A big flying day. The usual getting ready at the hotel and scrambling to fit everything back in to the bag it came out of. The room always looks like there was a small explosion of carry on luggage at a radio shack. Electronics charging everywhere, hotel rooms are a little short on usable outlets. All the other surfaces are covered with bags, clothes and charts.

Briefing at Timaru for the flight up to Kaikoura. A competion leg. We had already decided that we wanted to fly along the coast and skip  the looking for service station roofs and swimming pools along the inland 'competition' route for the day. Our flight was scenic and at low altitude, including a full tour around the Banks Peninsula east of Christchurch.

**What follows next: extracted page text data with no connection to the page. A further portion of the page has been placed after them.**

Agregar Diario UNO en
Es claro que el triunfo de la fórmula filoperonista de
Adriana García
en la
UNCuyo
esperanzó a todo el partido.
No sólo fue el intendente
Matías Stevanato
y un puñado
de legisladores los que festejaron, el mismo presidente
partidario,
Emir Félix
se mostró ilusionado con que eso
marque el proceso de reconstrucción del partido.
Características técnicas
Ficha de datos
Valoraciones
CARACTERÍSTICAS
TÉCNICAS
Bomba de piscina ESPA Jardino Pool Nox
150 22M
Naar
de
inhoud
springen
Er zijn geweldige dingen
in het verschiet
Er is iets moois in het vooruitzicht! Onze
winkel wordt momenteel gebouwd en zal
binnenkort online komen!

The Safari staff was getting a little better at briefing after the incident on yesterday's lunch stop. We were well aware that Kaikoura would be a short strip with hills rather tight to the approach end. They also briefed against the full overhead entry which prevented the artificial creation of opposing traffic over the airfield. With yesterday's arrivals in Timaru, as Safari traffic arriving from the South attempted to cross the 'finish' line overhead the airport the post-finish traffic was trying to cross the field North to South for the 'correct' overhead join. Nothing too exciting occurred but it did seem an unnecessary risk.

We all had a great flight up the coast at 600' while the competitors chased after landmarks inland. Kaikoura proved to be a charming spot for lunch. A miniature version of Gold Beach, Oregon, with the runway right along the shore.We saw a big pod of Dolphins just before we joined the circuit.

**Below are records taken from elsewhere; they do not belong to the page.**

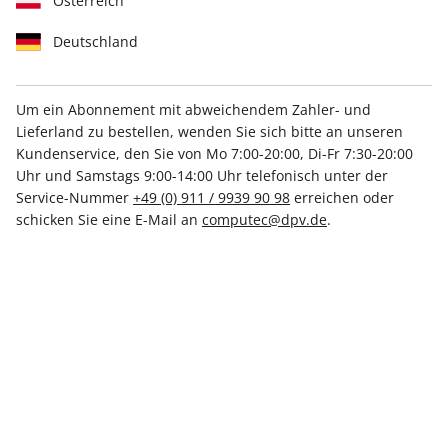
Österreich
Deutschland
Um ein Abonnement mit abweichendem Zahler- und
Lieferland zu bestellen, wenden Sie sich bitte an unseren
N-ZONE ePaper 09/2022
Kundenservice, den Sie von Mo 7:00-20:00, Di-Fr 7:30-20:00
Uhr und Samstags 9:00-14:00 Uhr telefonisch unter der
Direkt verfügbar
Service-Nummer
+49 (0) 911 / 9939 90 98
erreichen oder
schicken Sie eine E-Mail an
computec@dpv.de
.
€ 5.99
inkl. MwSt.
Zur Kasse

From Kaikoura we headed for New Plymouth on the North Island, making our second Safari crossing of Cook Strait. We amended our route to fly over Picton where we had arrived with the ferry ten days ago. It was a stunningly clear and sunny day so we thought it would be fun to see Queen Charlotte Sound (and a couple ferries) from the air. It looks even better from above, something like a warm version of the San Juan Islands or a cool version of Thailand (according to Jon).

Visibility was stunning over the strait. Having climbed to 5000' to get radar tracking from Wellington Control we stayed high well after we arrived back over land, watching a few of our Safari companions pass beneath us. 

We had hoped that Mt. Taranaki would be putting in an appearance but this high volcano was veiled in clouds. We caught only the briefest glimpses of the top as we passed by on our way into New Plymouth.

The tower at New Plymouth was very busy managing all the arriving aircraft. That didn't dampen our enjoyment of the waterfront in the warm evening light. The Aero Club hosted us for afternoon drinks and dinner. As a bit of entertainment the Safari organizers had their first round of 'demerits' to present for those who had committed real or imagined faux pas. There was a little tension when the crew of the twin that ran through a fence at Taieri was called up. The 'infraction' they were charged with was based on the fact that when the luggage was transferred out of the damaged plane, one of the crew dropped his Viagra on the field. It was returned with good humor.

We all retired to our hotels, happy to have a rest day tomorrow. There is an optional flying trip but we and many others will be catching up on laundry and other tasks instead.